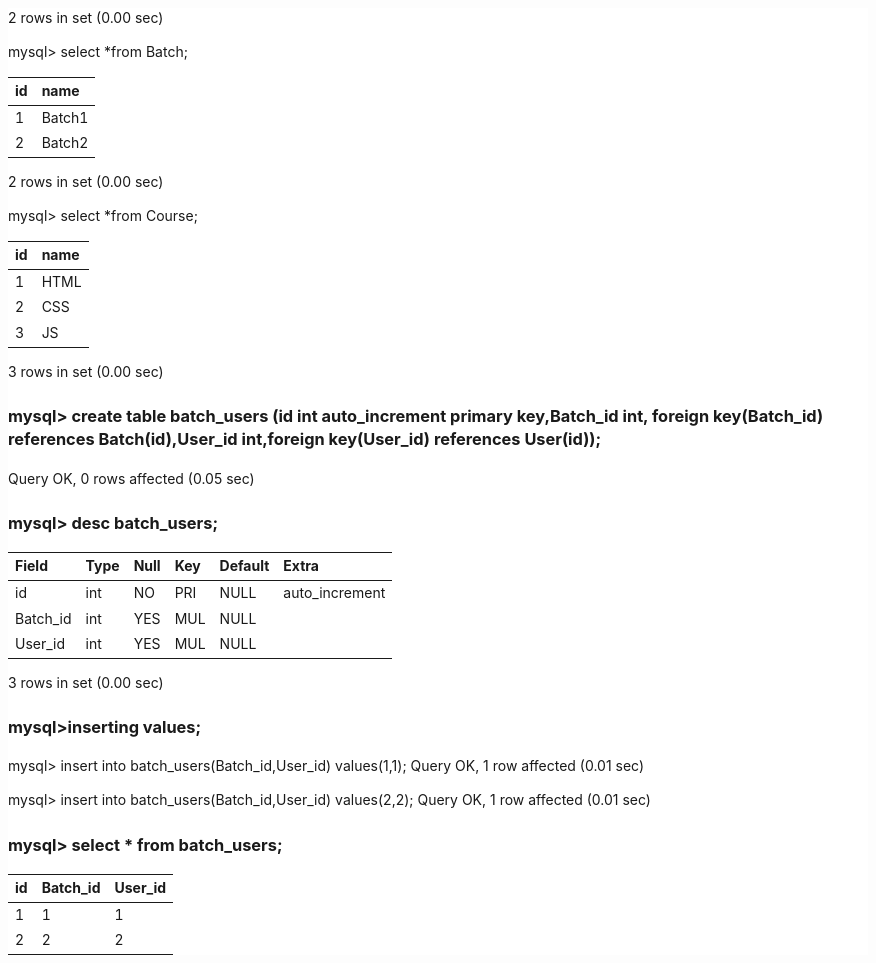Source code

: 2 rows in set (0.00 sec)

mysql> select *from Batch;

| id | name   |
|:----|:-----|
|  1 | Batch1 |
|  2 | Batch2 |

2 rows in set (0.00 sec)

mysql> select *from Course;

| id | name |
|:----|:----|
|  1 | HTML |
|  2 | CSS  |
|  3 | JS   |

3 rows in set (0.00 sec)

### mysql> create table batch_users (id int auto_increment primary key,Batch_id int, foreign key(Batch_id) references Batch(id),User_id int,foreign key(User_id) references User(id));
Query OK, 0 rows affected (0.05 sec)

### mysql> desc batch_users;

| Field    | Type | Null | Key | Default | Extra          |
|:-----|:-----|:----|:----|:----|:----|
| id       | int  | NO   | PRI | NULL    | auto_increment |
| Batch_id | int  | YES  | MUL | NULL    |                |
| User_id  | int  | YES  | MUL | NULL    |                |

3 rows in set (0.00 sec)

### mysql>inserting values;

mysql> insert into batch_users(Batch_id,User_id) values(1,1);
Query OK, 1 row affected (0.01 sec)

mysql> insert into batch_users(Batch_id,User_id) values(2,2);
Query OK, 1 row affected (0.01 sec)

### mysql> select * from batch_users;

| id | Batch_id | User_id |
|:----|:----|:-----|
|  1 |        1 |       1 |
|  2 |        2 |       2 |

*Problem description*
Using the material above, extract the line that contains "### mysql> desc batch_users;" and every line after it, exactly as given; stop at the last line.

*Reply*
### mysql> desc batch_users;

| Field    | Type | Null | Key | Default | Extra          |
|:-----|:-----|:----|:----|:----|:----|
| id       | int  | NO   | PRI | NULL    | auto_increment |
| Batch_id | int  | YES  | MUL | NULL    |                |
| User_id  | int  | YES  | MUL | NULL    |                |

3 rows in set (0.00 sec)

### mysql>inserting values;

mysql> insert into batch_users(Batch_id,User_id) values(1,1);
Query OK, 1 row affected (0.01 sec)

mysql> insert into batch_users(Batch_id,User_id) values(2,2);
Query OK, 1 row affected (0.01 sec)

### mysql> select * from batch_users;

| id | Batch_id | User_id |
|:----|:----|:-----|
|  1 |        1 |       1 |
|  2 |        2 |       2 |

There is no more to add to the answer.